» **DOCUMENT**:
Not until 250, under Decius, did the empire as a whole attack the Christians systematically. The earlier sporadic persecutions were nonetheless terrifying. Christians could live in undisturbed peace for years, then suddenly be confronted with sheer horror. The threat of arrest was always there. After all, though they might meet in secret, they lived for the most part in full view of their neighbors in the empire's most populous cities. It was there, of course, that the first evangelists could find the biggest audiences. By A.D. 80-90 there were already Gentile Christians living in Rome, and by the middle of the second century their numbers approached thirty thousand, enough to support an impressive professional staff of 150 presbyters or priests, plus deacons and full-time "visitors." They could hardly be called an underground church.
As city folk, they were mostly artisans, tent-makers, cloth-dealers, laborers, slaves and servants, potters, plasterers, masons, and tavern keepers. They also included people of wealth and station; their early writings reveal a sophistication found only among the educated classes. Their preaching in the marketplaces, their mixed-gender services, their care for the sick, all in the tightly packed living conditions of Rome, inevitably drew attention, much of it scornful. Their children were taunted by other children. Christians were ridiculed in graffiti like the one still there on the Palatine Hill, showing a man standing before a crucified donkey, over the words, "Alexamenos worships his god."
The rumors of their sexual excesses lay in sharp contrast to the facts. Many took Paul's advice and became celibates, vowing they would never marry. Divorce was disapproved among the Christians. So was the remarriage of widows. Some observers, like the second-century pagan physician Galen, wrote admiringly of them: "They include not only men, but also women who refrain from cohabiting all their lives; and they also number individuals who, in self-discipline and self-control, have attained a pitch not inferior to that of genuine philosophers." Fidelity and chastity in marriage were still ideals in imperial Rome, respected if not observed, but Christians practiced them so conspicuously and universally they became hallmarks of their faith.

» **RAW RECORDS**:
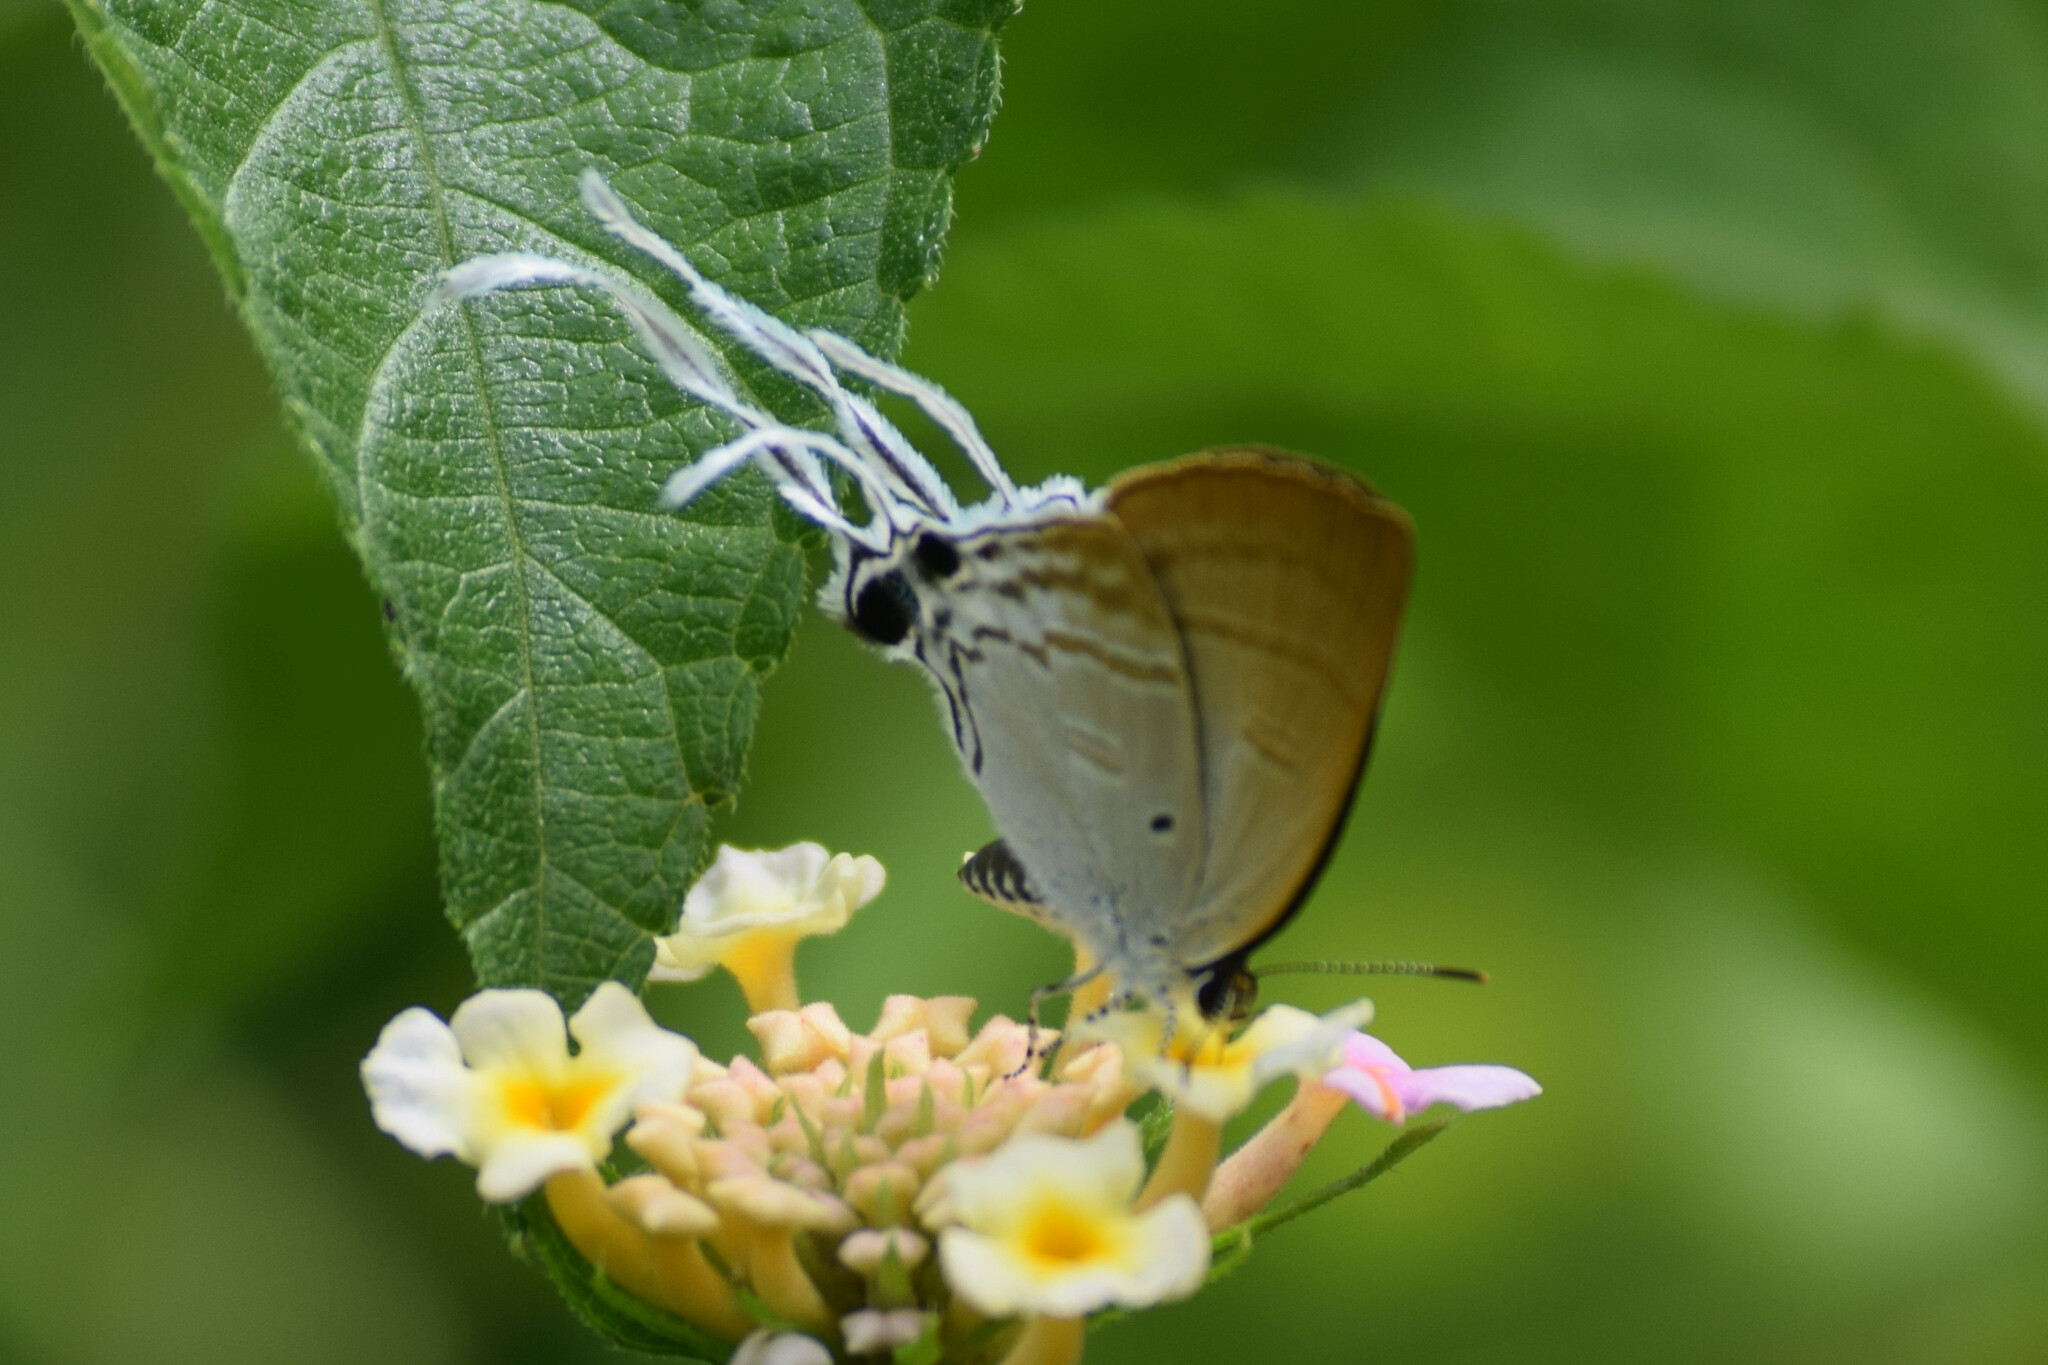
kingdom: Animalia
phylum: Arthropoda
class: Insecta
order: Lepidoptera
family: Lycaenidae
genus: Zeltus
---
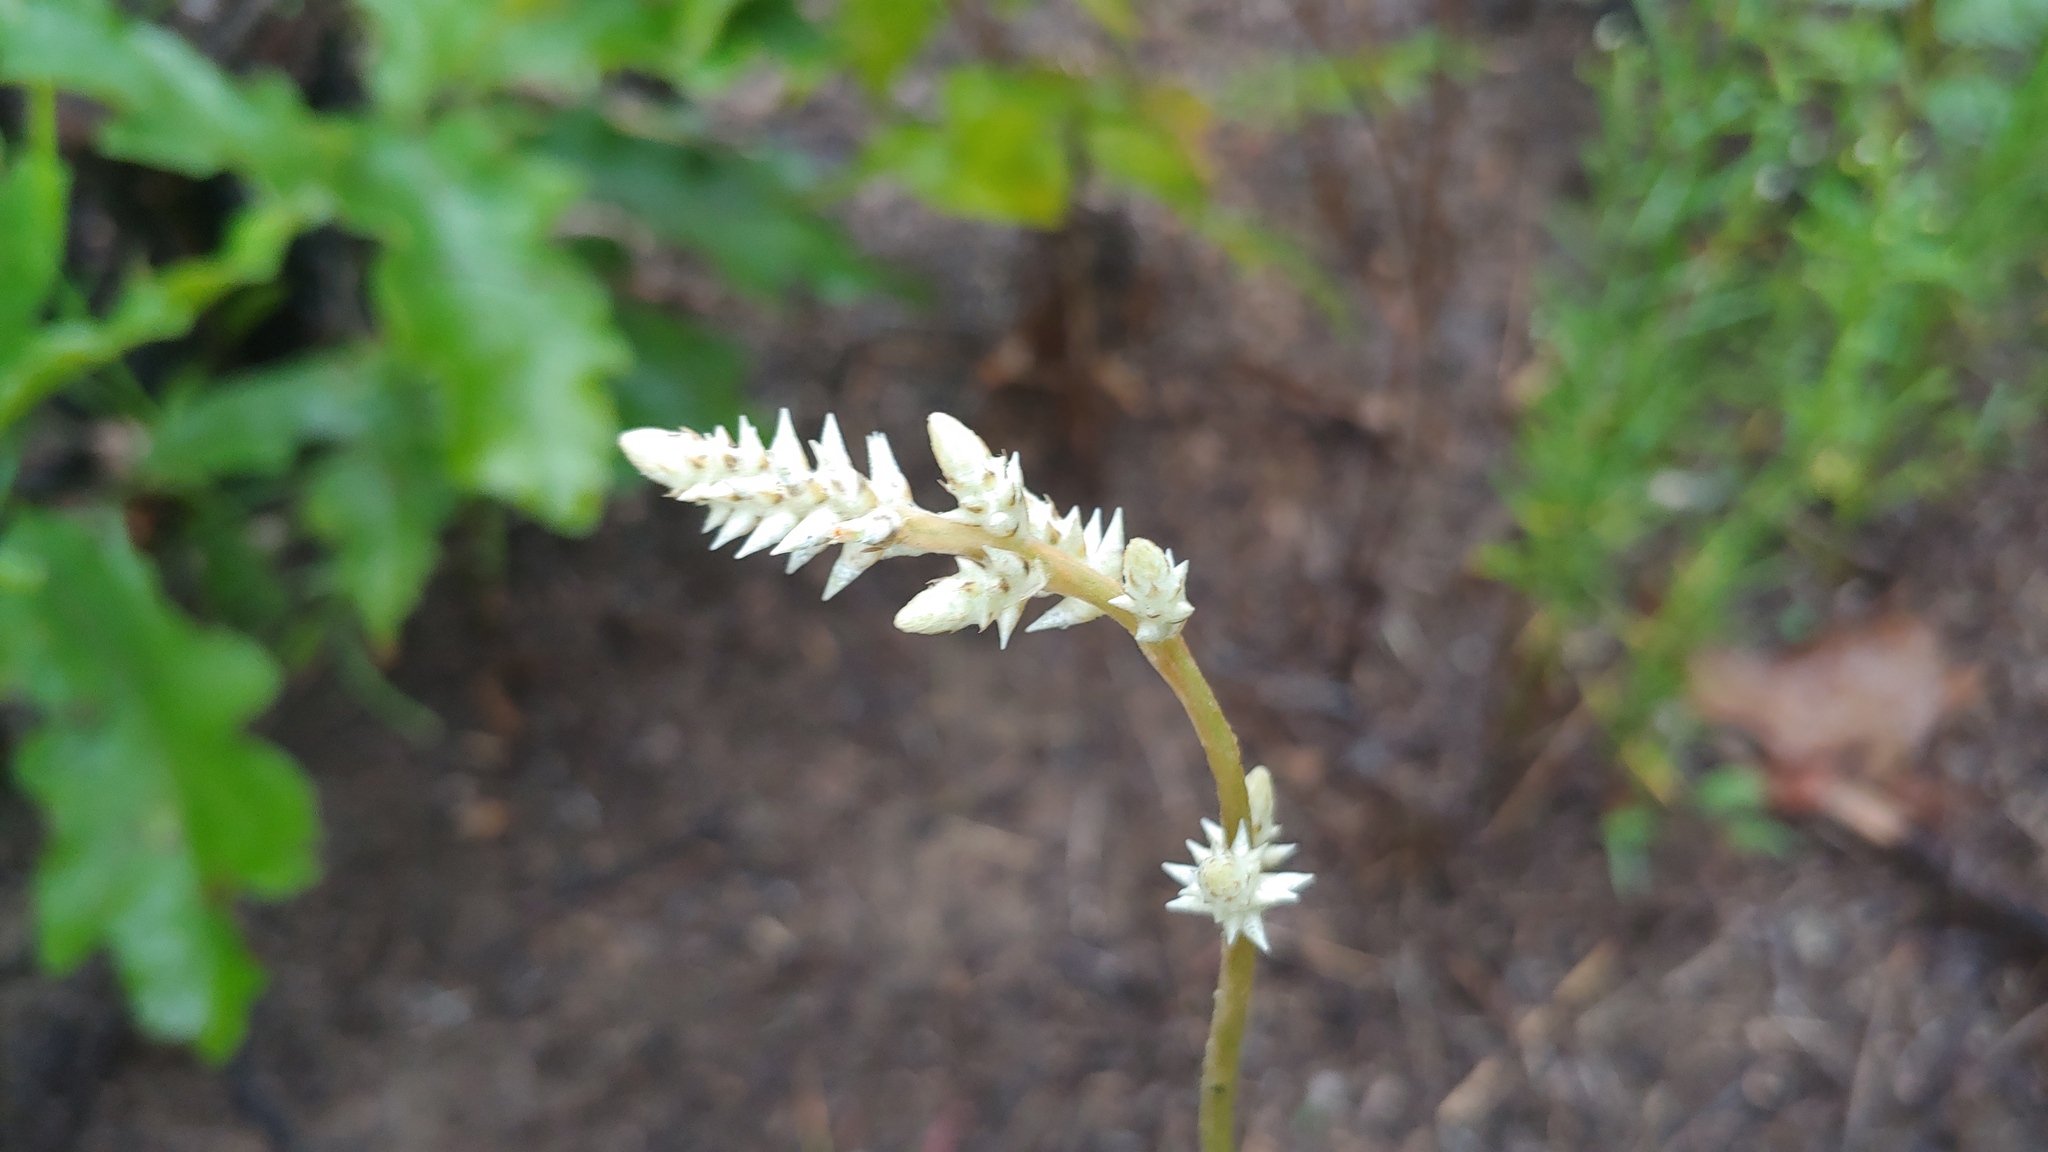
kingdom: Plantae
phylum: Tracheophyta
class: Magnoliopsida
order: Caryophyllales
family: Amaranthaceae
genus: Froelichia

» **TO BE DONE**:
A. In the passage on early Christians in Rome, rewrite the paragraph beginning "As city folk, they were mostly artisans" as a short bulleted list that keeps its main facts.
B. According to the passage on early Christians in Rome, why could they hardly be called an underground church? Answer in one to three sentences.
C. Write what comes next in the passage on early Christians in Rome, continuing from its final sentence.

» **THE REPLIES**:
A.
- Most were city workers: artisans, tent-makers, cloth-dealers, laborers, slaves and servants, potters, plasterers, masons, and tavern keepers.
- Some were wealthy or of high station, and their early writings show the sophistication of the educated classes.
- In Rome's crowded conditions, their marketplace preaching, mixed-gender services, and care for the sick drew attention, much of it scornful.
- Other children taunted their children.
- Graffiti mocked them, such as the one still on the Palatine Hill: a man before a crucified donkey, over the words "Alexamenos worships his god."

B. Although they might meet in secret, they mostly lived in full view of their neighbors in the empire's most populous cities. By the middle of the second century, there were nearly thirty thousand of them in Rome, enough to support 150 presbyters or priests, along with deacons and full-time "visitors."

C.
They similarly distinguished themselves by their support for the needy, the sick, for widows and orphans. They consistently networked. The wealthier employed the needy, preferred their brethren in business, and opened their houses as meeting places, adorning the walls with frescoes and the floors with mosaics showing communion loaves, chalices, praying figures, and such symbols of Christ as lambs and fish. The Christians were their own mutual-aid society that transcended class.
They distanced themselves from their neighbors in other ways. Most refused to attend the gladiatorial games, or use imperial coins that proclaimed the emperor a god, or teach school, let the syllabus require retelling the bawdy shenanigans of pagan deities. They shunned the theater for the same reason, along with sculpture or painting, and they denounced rampant homosexuality with in the public baths. A Christian had to be careful in businesses where contracts were sealed with oaths to deified emperors. pp. 9-70.
I pulled out this quote because several things struck me. One the whole idea of the "mutual aid society" and the care of widows and orphans again. Another the preaching in the "market place". What would that have been? Another blogger keeps asking "Where is Mars hill"? Where do you engage the public, not the converted? Where is there even a market place, nowadays? The other point is the church staff of "visitors." I've been wondering for our church, can we not have some "visitors", as we seem to have had when reading Luther and the early presidents of the synod.
That's all for now.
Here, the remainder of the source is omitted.